■ **TASK OBJECTIVE**
Give back the data below word for word. Any image in it should be left out.

■ **STUDY MATERIAL**
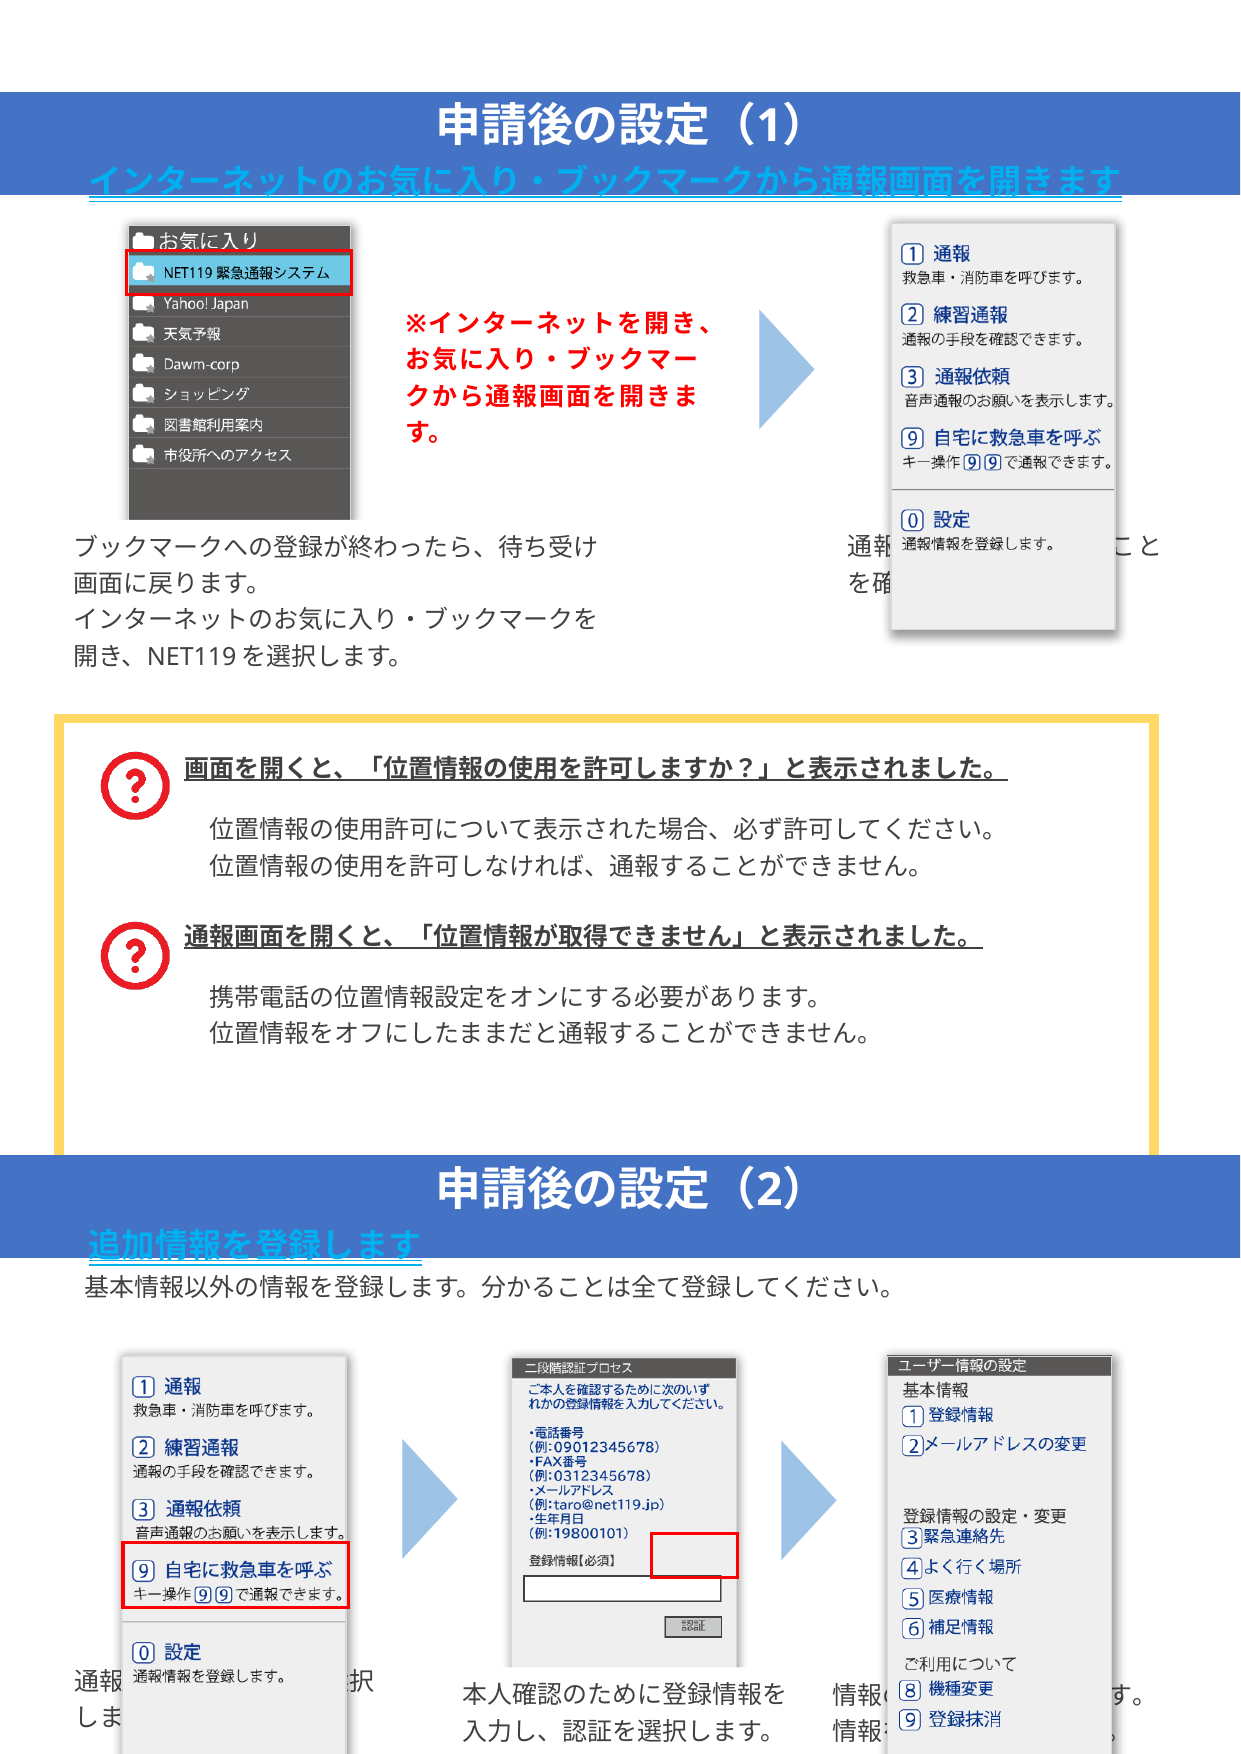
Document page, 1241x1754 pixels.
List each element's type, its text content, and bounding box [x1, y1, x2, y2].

picture [125, 1544, 345, 1606]
picture [122, 1357, 345, 1541]
list インターネットのお気に入り・ブックマークから通報画面を開きます [72, 155, 1181, 203]
picture [892, 224, 1114, 629]
picture [129, 252, 350, 293]
picture [94, 745, 176, 826]
text 申請後の設定（2） [59, 1152, 1181, 1219]
picture [94, 915, 176, 996]
text 通報画面を開くと、「位置情報が取得できません」と表示されました。 [159, 916, 1181, 952]
picture [129, 296, 350, 519]
text 位置情報の使用許可について表示された場合、必ず許可してください。 [209, 810, 1181, 846]
text 申請後の設定（1） [59, 89, 1181, 155]
picture [888, 1357, 1111, 1754]
picture [122, 1609, 345, 1754]
text 基本情報以外の情報を登録します。分かることは全て登録してください。 [59, 1267, 1181, 1303]
picture [129, 226, 350, 249]
list 追加情報を登録します [72, 1219, 1181, 1267]
picture [653, 1535, 736, 1576]
text 位置情報をオフにしたままだと通報することができません。 [209, 1014, 1181, 1050]
picture [510, 1355, 737, 1667]
text 携帯電話の位置情報設定をオンにする必要があります。 [209, 977, 1181, 1014]
text 位置情報の使用を許可しなければ、通報することができません。 [209, 846, 1181, 882]
text 画面を開くと、「位置情報の使用を許可しますか？」と表示されました。 [159, 748, 1181, 785]
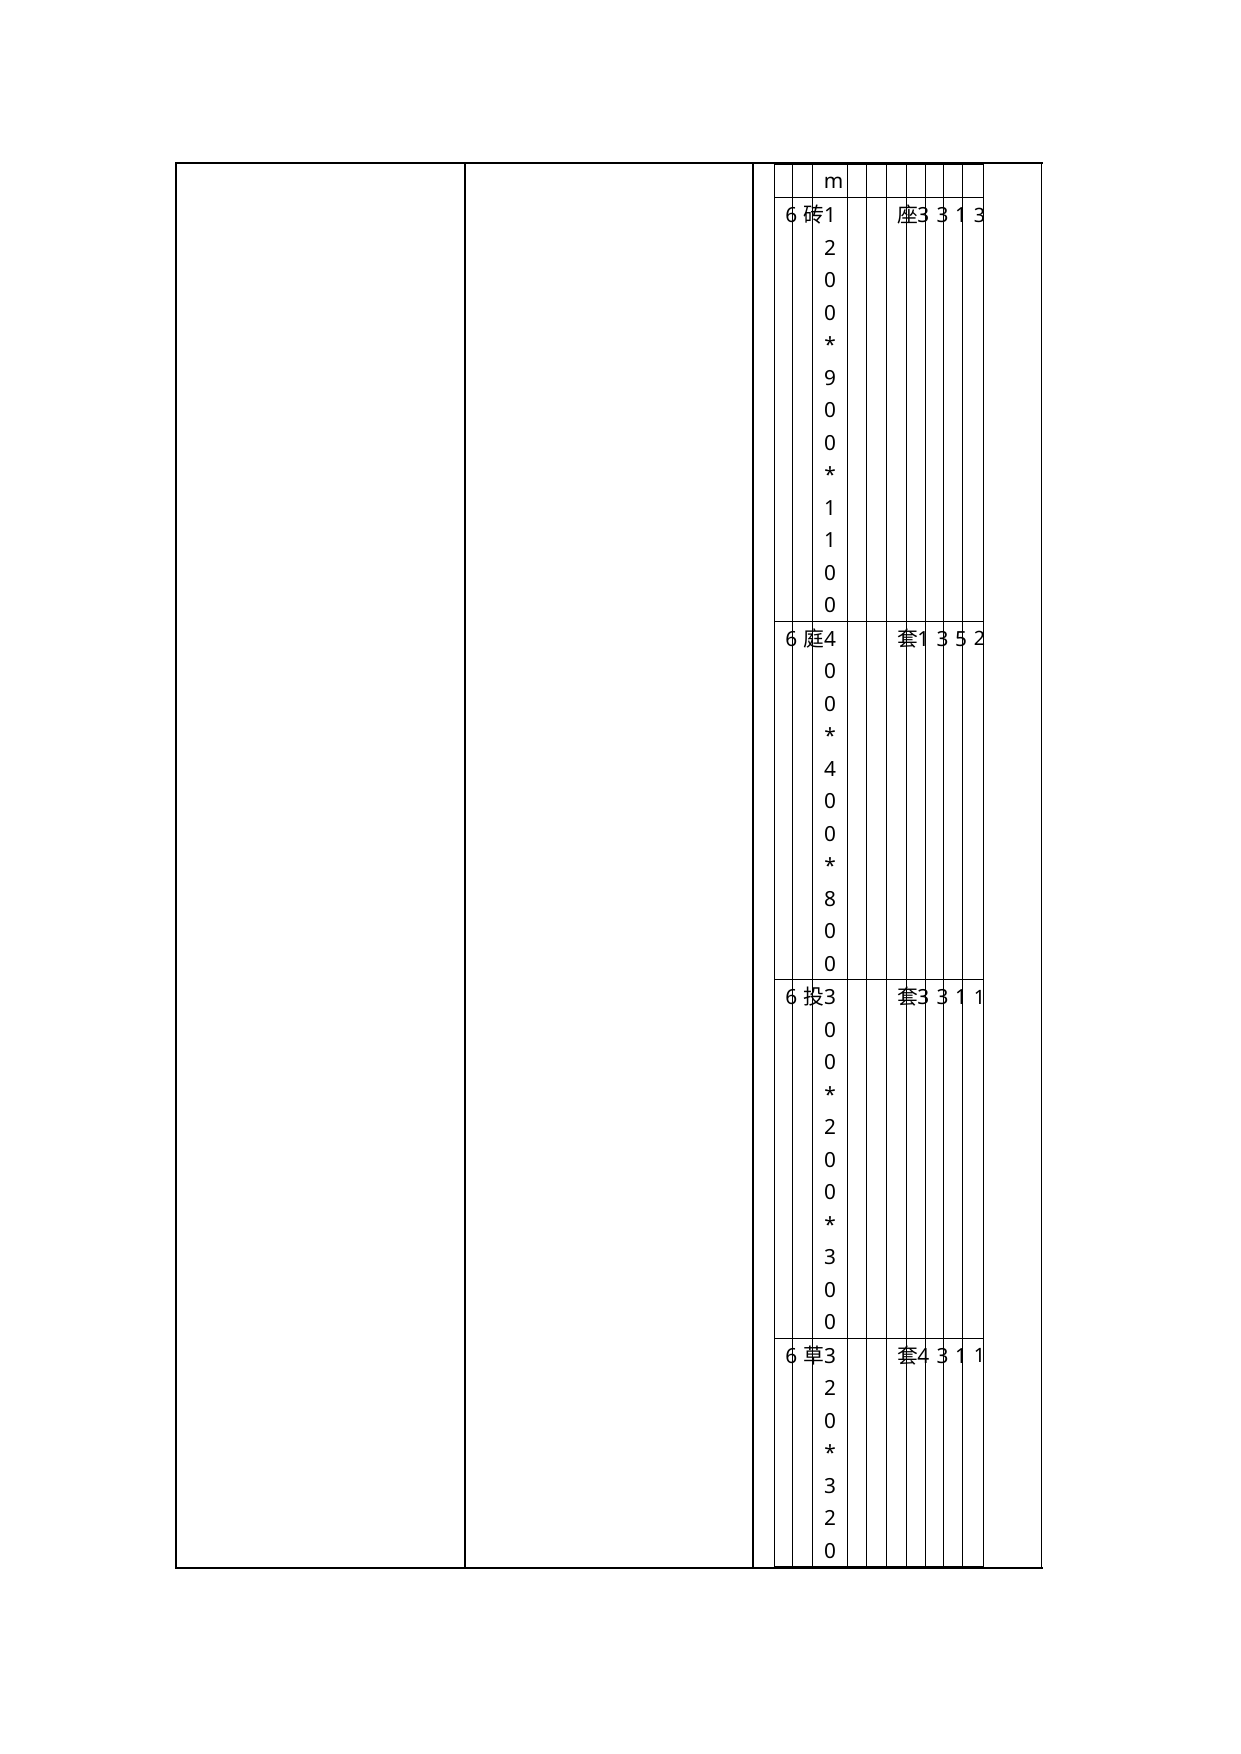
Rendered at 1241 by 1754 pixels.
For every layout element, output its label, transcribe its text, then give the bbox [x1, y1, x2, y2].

table_cell [793, 165, 812, 197]
table_cell [793, 1339, 812, 1566]
table_cell [926, 980, 943, 1338]
table_cell [867, 198, 886, 621]
table_cell [887, 622, 906, 979]
table_cell [944, 1339, 962, 1566]
table_cell [754, 164, 774, 1567]
table_cell [813, 622, 847, 979]
table_cell [926, 198, 943, 621]
table_cell [907, 165, 925, 197]
table_cell [907, 1339, 925, 1359]
table_cell [775, 980, 792, 1338]
table_cell [793, 622, 812, 979]
table_cell [907, 198, 925, 621]
table_cell [848, 165, 866, 197]
table_cell [920, 1350, 925, 1358]
table_cell [775, 198, 792, 621]
table_cell [793, 980, 812, 1338]
table_cell [887, 198, 906, 621]
table_cell [984, 164, 1041, 1567]
table_cell [963, 622, 983, 979]
table_cell [848, 980, 866, 1338]
table_cell [977, 636, 983, 643]
table_cell [926, 165, 943, 197]
table_cell [963, 165, 983, 197]
table_cell [775, 622, 792, 979]
table_cell [848, 1339, 866, 1566]
table_cell [867, 165, 886, 197]
table_cell [813, 198, 847, 621]
table_cell [775, 165, 792, 197]
table_cell [963, 980, 983, 1338]
table_cell [775, 1339, 792, 1566]
table_cell [848, 622, 866, 979]
table_cell [867, 980, 886, 1338]
table_cell [963, 1339, 983, 1566]
table_cell [944, 198, 962, 621]
table_cell [963, 198, 983, 621]
table_cell [466, 164, 752, 1567]
table_cell [907, 980, 925, 1338]
table_cell [907, 622, 925, 979]
table_cell [944, 165, 962, 197]
table_cell [813, 165, 847, 197]
table_cell [944, 980, 962, 1338]
table_cell [926, 622, 943, 979]
table_cell [793, 198, 812, 621]
table_cell [813, 980, 847, 1338]
table_cell [907, 1360, 925, 1566]
table_cell [887, 165, 906, 197]
table_cell [944, 622, 962, 979]
table_cell [887, 980, 906, 1338]
table_cell [926, 1339, 943, 1566]
table_cell [848, 198, 866, 621]
table_cell [887, 1339, 906, 1566]
table_cell [813, 1339, 847, 1566]
table_cell [867, 1339, 886, 1566]
table_cell 9 [177, 164, 464, 1567]
table_cell [867, 622, 886, 979]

■ **ANSWER FOR THE TASK**
Document page, 1241x1754 pixels.
List each element's type, its text content, and bounding box [x1, y1, x2, y2].

picture [125, 1544, 345, 1606]
picture [122, 1357, 345, 1541]
list インターネットのお気に入り・ブックマークから通報画面を開きます [72, 155, 1181, 203]
picture [892, 224, 1114, 629]
picture [129, 252, 350, 293]
picture [94, 745, 176, 826]
text 申請後の設定（2） [59, 1152, 1181, 1219]
picture [94, 915, 176, 996]
text 通報画面を開くと、「位置情報が取得できません」と表示されました。 [159, 916, 1181, 952]
picture [129, 296, 350, 519]
text 位置情報の使用許可について表示された場合、必ず許可してください。 [209, 810, 1181, 846]
text 申請後の設定（1） [59, 89, 1181, 155]
picture [888, 1357, 1111, 1754]
picture [122, 1609, 345, 1754]
text 基本情報以外の情報を登録します。分かることは全て登録してください。 [59, 1267, 1181, 1303]
picture [129, 226, 350, 249]
list 追加情報を登録します [72, 1219, 1181, 1267]
picture [653, 1535, 736, 1576]
text 位置情報をオフにしたままだと通報することができません。 [209, 1014, 1181, 1050]
picture [510, 1355, 737, 1667]
text 携帯電話の位置情報設定をオンにする必要があります。 [209, 977, 1181, 1014]
text 位置情報の使用を許可しなければ、通報することができません。 [209, 846, 1181, 882]
text 画面を開くと、「位置情報の使用を許可しますか？」と表示されました。 [159, 748, 1181, 785]
Rendered at 1241 by 1754 pixels.
For every layout element, output its label, transcribe its text, then give the bbox [x1, y1, x2, y2].

table_cell [793, 165, 812, 197]
table_cell [793, 1339, 812, 1566]
table_cell [926, 980, 943, 1338]
table_cell [867, 198, 886, 621]
table_cell [887, 622, 906, 979]
table_cell [944, 1339, 962, 1566]
table_cell [754, 164, 774, 1567]
table_cell [813, 622, 847, 979]
table_cell [926, 198, 943, 621]
table_cell [907, 165, 925, 197]
table_cell [907, 1339, 925, 1359]
table_cell [775, 980, 792, 1338]
table_cell [793, 622, 812, 979]
table_cell [907, 198, 925, 621]
table_cell [848, 165, 866, 197]
table_cell [920, 1350, 925, 1358]
table_cell [775, 198, 792, 621]
table_cell [793, 980, 812, 1338]
table_cell [887, 198, 906, 621]
table_cell [984, 164, 1041, 1567]
table_cell [963, 622, 983, 979]
table_cell [848, 980, 866, 1338]
table_cell [977, 636, 983, 643]
table_cell [926, 165, 943, 197]
table_cell [963, 165, 983, 197]
table_cell [775, 622, 792, 979]
table_cell [848, 1339, 866, 1566]
table_cell [867, 165, 886, 197]
table_cell [813, 198, 847, 621]
table_cell [775, 165, 792, 197]
table_cell [963, 980, 983, 1338]
table_cell [775, 1339, 792, 1566]
table_cell [848, 622, 866, 979]
table_cell [867, 980, 886, 1338]
table_cell [963, 1339, 983, 1566]
table_cell [944, 198, 962, 621]
table_cell [963, 198, 983, 621]
table_cell [466, 164, 752, 1567]
table_cell [907, 980, 925, 1338]
table_cell [907, 622, 925, 979]
table_cell [944, 165, 962, 197]
table_cell [813, 165, 847, 197]
table_cell [944, 980, 962, 1338]
table_cell [926, 622, 943, 979]
table_cell [793, 198, 812, 621]
table_cell [813, 980, 847, 1338]
table_cell [907, 1360, 925, 1566]
table_cell [887, 165, 906, 197]
table_cell [944, 622, 962, 979]
table_cell [887, 980, 906, 1338]
table_cell [926, 1339, 943, 1566]
table_cell [848, 198, 866, 621]
table_cell [887, 1339, 906, 1566]
table_cell [813, 1339, 847, 1566]
table_cell [867, 1339, 886, 1566]
table_cell 9 [177, 164, 464, 1567]
table_cell [867, 622, 886, 979]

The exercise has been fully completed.